Invoking a workflow from an arbitrary absolute path (#3) is closest to loading assemblies from untrusted locations. There’s a reason why there’s layers on layers of security and checks in what can get loaded from where into the appdomain in traditional software. Performing a load like that with xaml’s (which are effectively just code) is an invitation for a code injection attack (and very brittle).

I do of course agree that static analysis is not end-all-be-all, and runtime tests are needed, that’s not even a question. But, at the same time, if something can be a compile-time error because it’s 100% guaranteed to fail when run (case #1), it should not be a runtime error. The other ones are just good warnings to have.
And I’m not even advocating for the #1 case to be a compile-time error (although IMHO it could be), just an analyzer error.

Let’s put it in perspective:
The analyzer gives warnings for things like 2 activities having the same name (because it could potentially make debugging more difficult) even if those activities physically cannot fail (static value log messages, for example).
It gives an error if a workflow has too many arguments. There’s nothing inherently unsafe about it, it’s just not really too good maintenance.

The examples could be numerous - a lot of what the analyzer does falls under design style, security and maintainability (the other ones being enforcing organizational rules). Proposed rules, in my opinion, fit well into that style.

(although the more I think about it, that #1 case should be a compile-time error, because it will never ever work)

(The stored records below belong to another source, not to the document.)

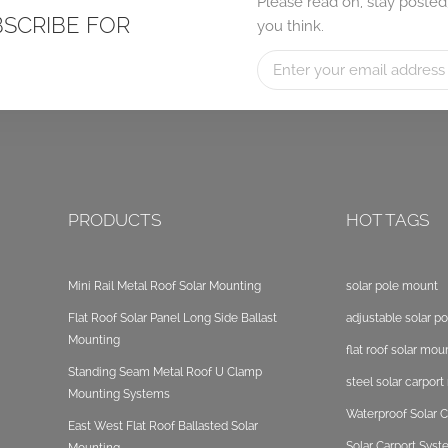
Please read on, stay posted
BSCRIBE FOR
you think.
PRODUCTS
HOT TAGS
Mini Rail Metal Roof Solar Mounting
solar pole mount
Flat Roof Solar Panel Long Side Ballast
adjustable solar p
Mounting
flat roof solar mou
Standing Seam Metal Roof U Clamp
steel solar carpor
Mounting Systems
Waterproof Solar C
East West Flat Roof Ballasted Solar
Solar Carport Sys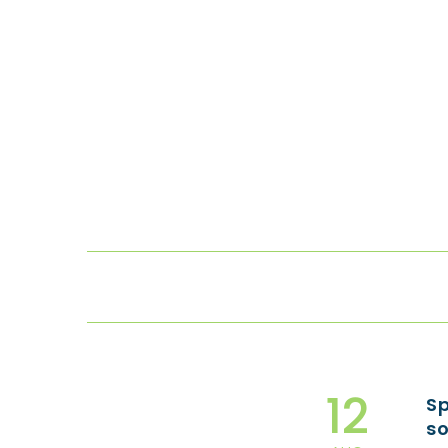
12
Sp
so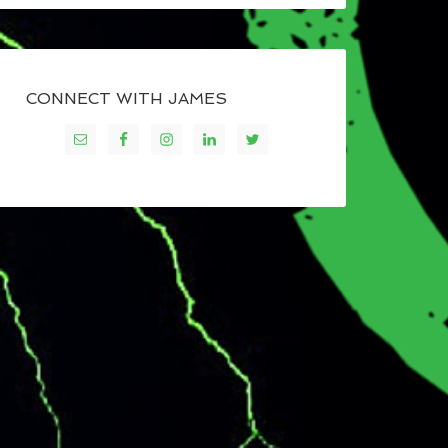
CONNECT WITH JAMES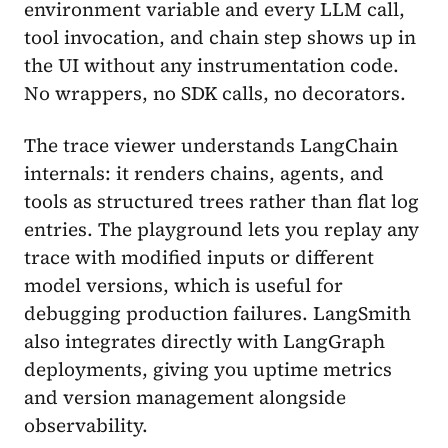
environment variable and every LLM call,
tool invocation, and chain step shows up in
the UI without any instrumentation code.
No wrappers, no SDK calls, no decorators.
The trace viewer understands LangChain
internals: it renders chains, agents, and
tools as structured trees rather than flat log
entries. The playground lets you replay any
trace with modified inputs or different
model versions, which is useful for
debugging production failures. LangSmith
also integrates directly with LangGraph
deployments, giving you uptime metrics
and version management alongside
observability.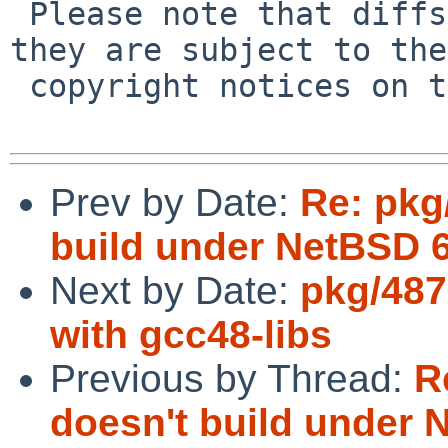
 Please note that diffs are not public domain; 
they are subject to the

 copyright notices on the relevant files.

Prev by Date:
Re: pkg
build under NetBSD 6
Next by Date:
pkg/487
with gcc48-libs
Previous by Thread:
R
doesn't build under 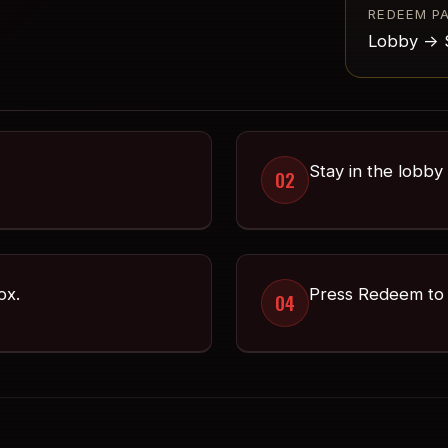
REDEEM P
Lobby -> 
Stay in the lobby
02
ox.
Press Redeem to 
04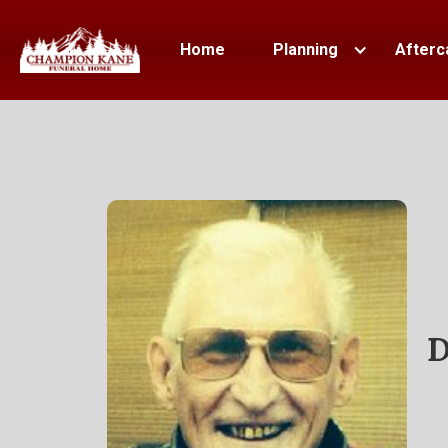
Home
Planning
Afterc
D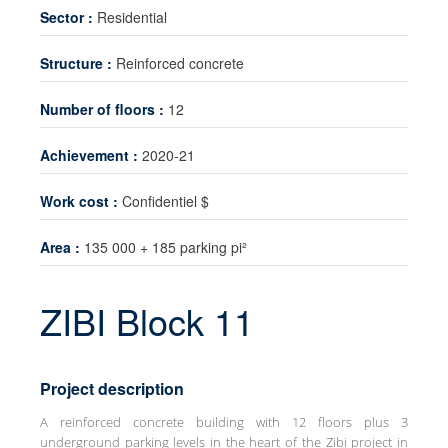
Sector :
Residential
Technology transfer
Structure :
Reinforced concrete
News
Contact
Number of floors :
12
Achievement :
2020-21
Work cost :
Confidentiel $
Area :
135 000 + 185 parking pi²
ZIBI Block 11
Project description
A reinforced concrete building with 12 floors plus 3
underground parking levels in the heart of the Zibi project in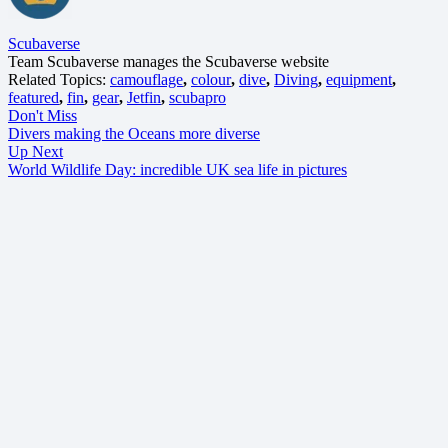
Scubaverse
Team Scubaverse manages the Scubaverse website
Related Topics:
camouflage
,
colour
,
dive
,
Diving
,
equipment
,
featured
,
fin
,
gear
,
Jetfin
,
scubapro
Don't Miss
Divers making the Oceans more diverse
Up Next
World Wildlife Day: incredible UK sea life in pictures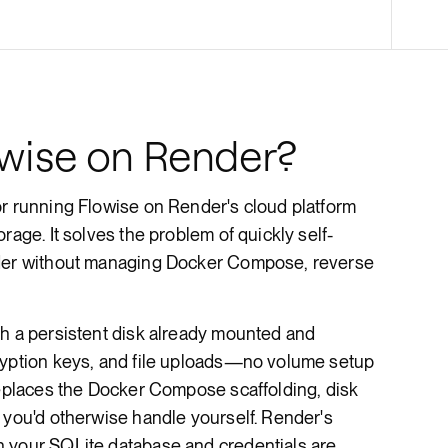
Render Key Value
wise on Render?
or running Flowise on Render's cloud platform
rage. It solves the problem of quickly self-
lder without managing Docker Compose, reverse
th a persistent disk already mounted and
ryption keys, and file uploads—no volume setup
replaces the Docker Compose scaffolding, disk
 you'd otherwise handle yourself. Render's
 your SQLite database and credentials are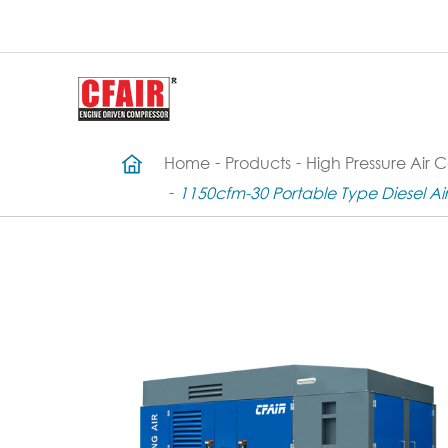
Home
Products
High Pressure Air 
1150cfm-30 Portable Type Diesel A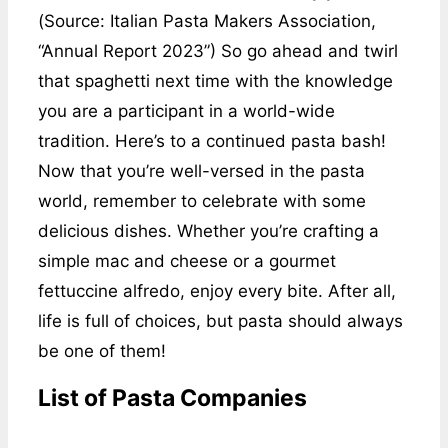
(Source: Italian Pasta Makers Association,
“Annual Report 2023”) So go ahead and twirl
that spaghetti next time with the knowledge
you are a participant in a world-wide
tradition. Here’s to a continued pasta bash!
Now that you’re well-versed in the pasta
world, remember to celebrate with some
delicious dishes. Whether you’re crafting a
simple mac and cheese or a gourmet
fettuccine alfredo, enjoy every bite. After all,
life is full of choices, but pasta should always
be one of them!
List of Pasta Companies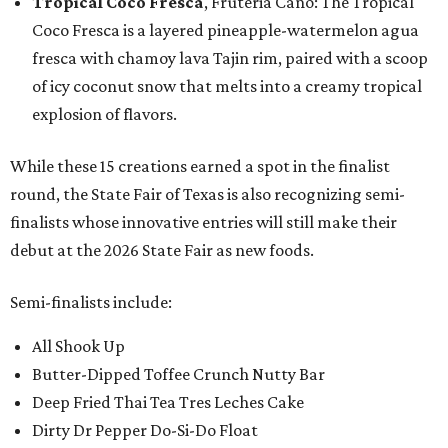
Tropical Coco Fresca
, Fruteria Cano: The Tropical
Coco Fresca is a layered pineapple-watermelon agua
fresca with chamoy lava Tajin rim, paired with a scoop
of icy coconut snow that melts into a creamy tropical
explosion of flavors.
While these 15 creations earned a spot in the finalist
round, the State Fair of Texas is also recognizing semi-
finalists whose innovative entries will still make their
debut at the 2026 State Fair as new foods.
Semi-finalists include:
All Shook Up
Butter-Dipped Toffee Crunch Nutty Bar
Deep Fried Thai Tea Tres Leches Cake
Dirty Dr Pepper Do-Si-Do Float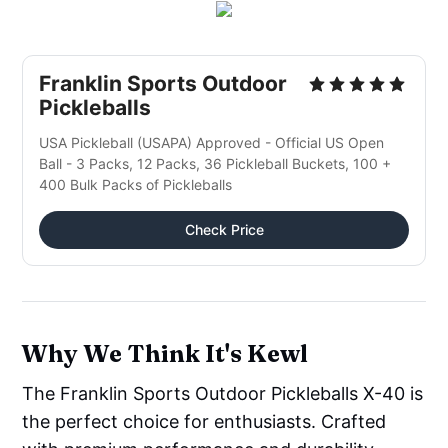
Franklin Sports Outdoor
Pickleballs
USA Pickleball (USAPA) Approved - Official US Open
Ball - 3 Packs, 12 Packs, 36 Pickleball Buckets, 100 +
400 Bulk Packs of Pickleballs
Check Price
Why We Think It's Kewl
The Franklin Sports Outdoor Pickleballs X-40 is
the perfect choice for enthusiasts. Crafted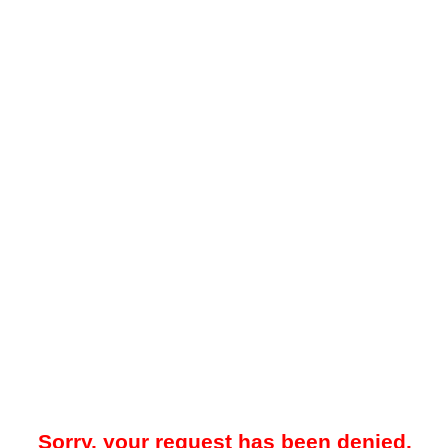
Sorry, your request has been denied.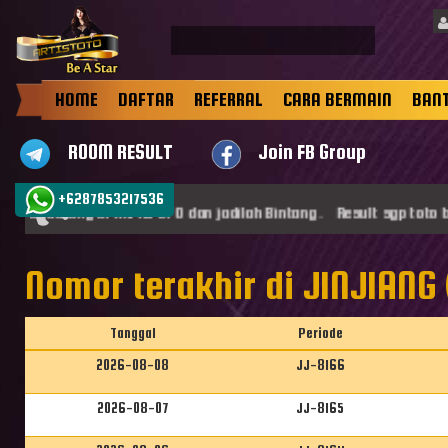
HOME
DAFTAR
REFERRAL
CARA BERMAIN
BAN
ROOM RESULT
Join FB Group
+6287853217536
mat datang di ARTISTOTO dan jadilah Bintang . Result sgp toto be
Nomor terakhir di JINJIANG 
Tanggal
Periode
2026-08-08
JJ-8166
2026-08-07
JJ-8165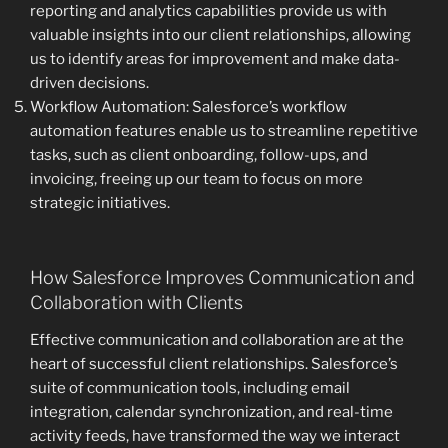
reporting and analytics capabilities provide us with
valuable insights into our client relationships, allowing
us to identify areas for improvement and make data-
driven decisions.
Workflow Automation: Salesforce’s workflow
automation features enable us to streamline repetitive
tasks, such as client onboarding, follow-ups, and
invoicing, freeing up our team to focus on more
strategic initiatives.
How Salesforce Improves Communication and
Collaboration with Clients
Effective communication and collaboration are at the
heart of successful client relationships. Salesforce’s
suite of communication tools, including email
integration, calendar synchronization, and real-time
activity feeds, have transformed the way we interact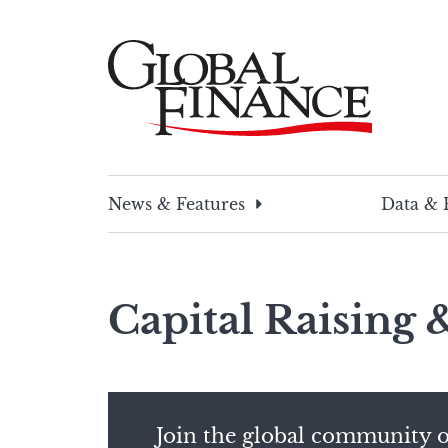
Skip
to
content
Global Finance Magazine
Global news and insight for corporate financ
News & Features
Data & 
Capital Raising
Join the global community o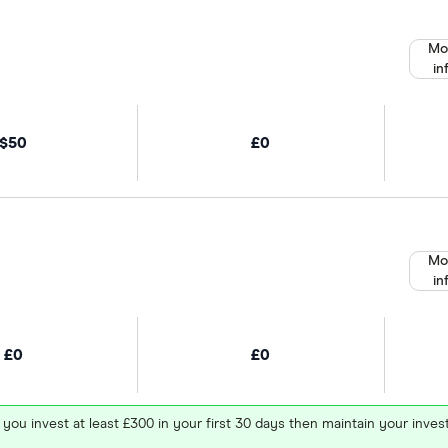
Mo
in
$50
£0
Mo
in
£0
£0
 you invest at least £300 in your first 30 days then maintain your in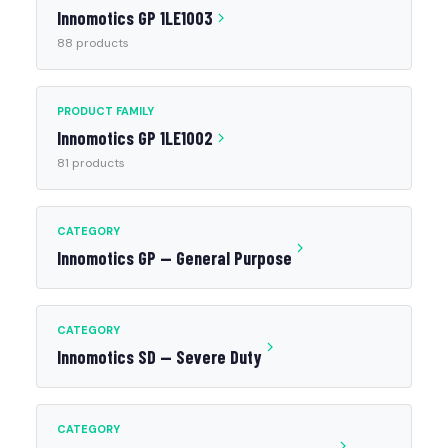
Innomotics GP 1LE1003
88 products
PRODUCT FAMILY
Innomotics GP 1LE1002
81 products
CATEGORY
Innomotics GP — General Purpose
CATEGORY
Innomotics SD — Severe Duty
CATEGORY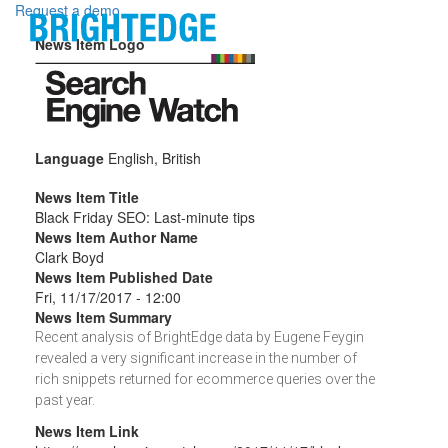
Skip to main content
Request a demo
News Item Logo
Language
English, British
News Item Title
Black Friday SEO: Last-minute tips
News Item Author Name
Clark Boyd
News Item Published Date
Fri, 11/17/2017 - 12:00
News Item Summary
Recent analysis of BrightEdge data by Eugene Feygin
revealed a very significant increase in the number of
rich snippets returned for ecommerce queries over the
past year.
News Item Link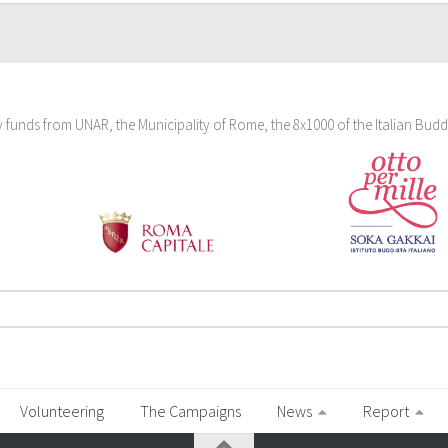
funds from UNAR, the Municipality of Rome, the 8x1000 of the Italian Budd
Volunteering
The Campaigns
News
Report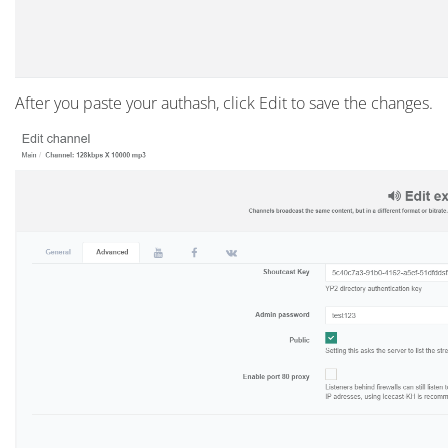
After you paste your authash, click Edit to save the changes.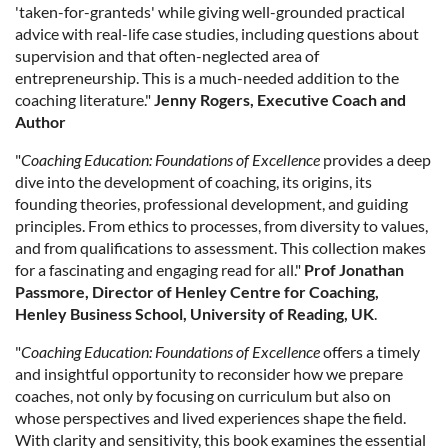
'taken-for-granteds' while giving well-grounded practical
advice with real-life case studies, including questions about
supervision and that often-neglected area of
entrepreneurship. This is a much-needed addition to the
coaching literature."
Jenny Rogers, Executive Coach and
Author
"
Coaching Education: Foundations of Excellence
provides a deep
dive into the development of coaching, its origins, its
founding theories, professional development, and guiding
principles. From ethics to processes, from diversity to values,
and from qualifications to assessment. This collection makes
for a fascinating and engaging read for all."
Prof Jonathan
Passmore, Director of Henley Centre for Coaching,
Henley Business School, University of Reading, UK
.
"
Coaching Education: Foundations of Excellence
offers a timely
and insightful opportunity to reconsider how we prepare
coaches, not only by focusing on curriculum but also on
whose perspectives and lived experiences shape the field.
With clarity and sensitivity, this book examines the essential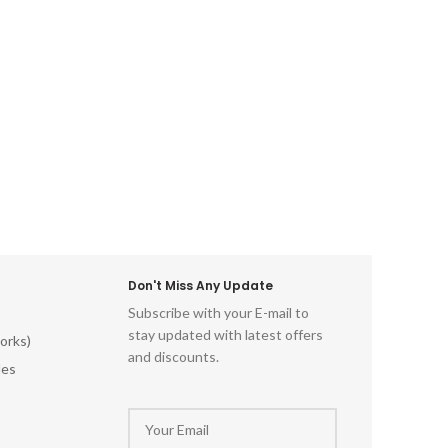
along w
 Hand-
deco
rtistry
designe
odwork
form whi
tional
is made
ftsman
traditi
andmade
l Art
Don't Miss Any Update
Subscribe with your E-mail to
stay updated with latest offers
orks)
and discounts.
les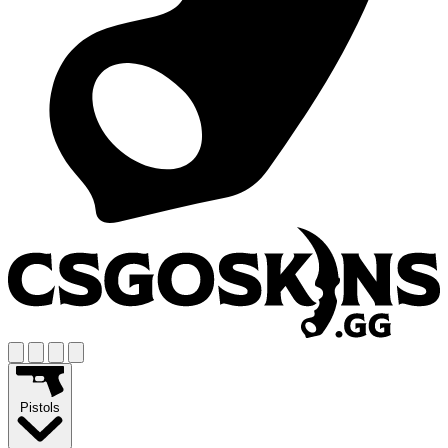
Pistols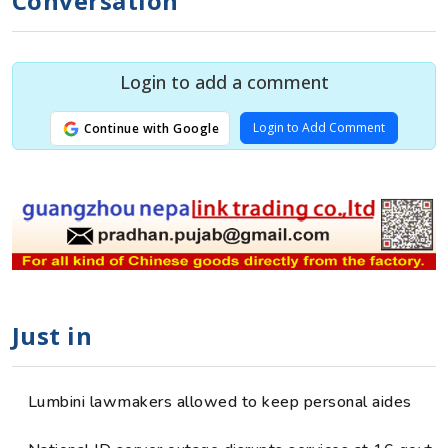
Conversation
Login to add a comment
Login to Add Comment
Continue with Google
Just in
Lumbini lawmakers allowed to keep personal aides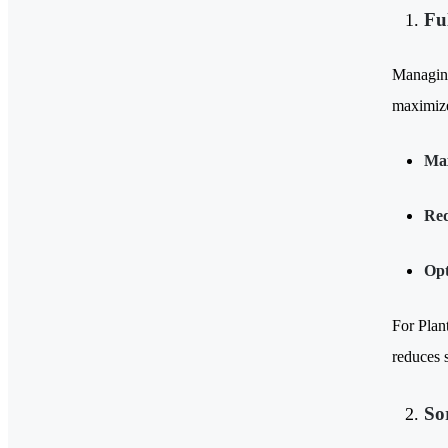
Fu
Managing 
maximize
Max
Red
Opt
For Plan
reduces s
So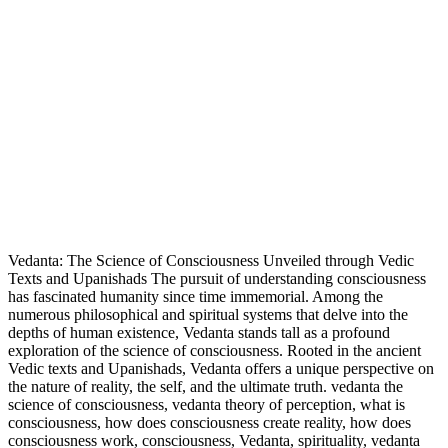
Vedanta: The Science of Consciousness Unveiled through Vedic
Texts and Upanishads The pursuit of understanding consciousness
has fascinated humanity since time immemorial. Among the
numerous philosophical and spiritual systems that delve into the
depths of human existence, Vedanta stands tall as a profound
exploration of the science of consciousness. Rooted in the ancient
Vedic texts and Upanishads, Vedanta offers a unique perspective on
the nature of reality, the self, and the ultimate truth. vedanta the
science of consciousness, vedanta theory of perception, what is
consciousness, how does consciousness create reality, how does
consciousness work, consciousness, Vedanta, spirituality, vedanta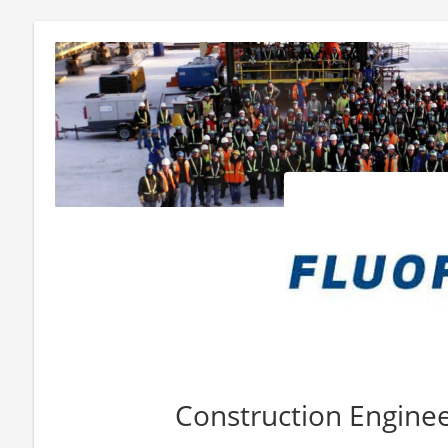
Construction Engineer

Actually the same behavior in Studio 23.10.9

In case of earlied System.Activities it at least indicated the XAML file not exists

image372×144 5.74 KB

In later version it doesn’t

image368×183 3.71 KB

Cheers

Thank you!
I was really getting a “am I tripping or did that check exist before?” moment. Looks like it was omitted (by accident or maybe on purpose, for some reason) when the invoke got redesigned.
Adding a bug tag here just in case, as it might be an unwanted regression.

Also apparently this was suggested 4 years ago as well:

@andrzej.kniola

Thanks for sharing in detail, makes sense.

As it was an inbuilt feature before as shared by @J0ska , it would make more sense to have that back itself.

Regards
Sonali

Hi @andrzej.kniola !

Could you maybe create 2 minimal example projects and put these up as a repo on e.g. GitHub?

• One UiPath Studio project that violates the future rule
• One UiPath Studio project that passes
  Ideally as minimal as possible, like PropulsiveForce/CPRIMA-USG-001_ShouldStopPresence at main · rpapub/PropulsiveForce

Because beyond the bug you seem to describe a requirement where you want to detect if InvokeWorkflow is supplied a “non literal” argument for WorkflowFileName – which is worth following up.
But even after reading the linked Help thread I am only 90% sure that I got all nuances.

Your input will be well received, see my LinkedIn post #procrastinating #uipath | Christian Prior-Mamulyan? how I am currently pushing the Workflow Analyzer topic.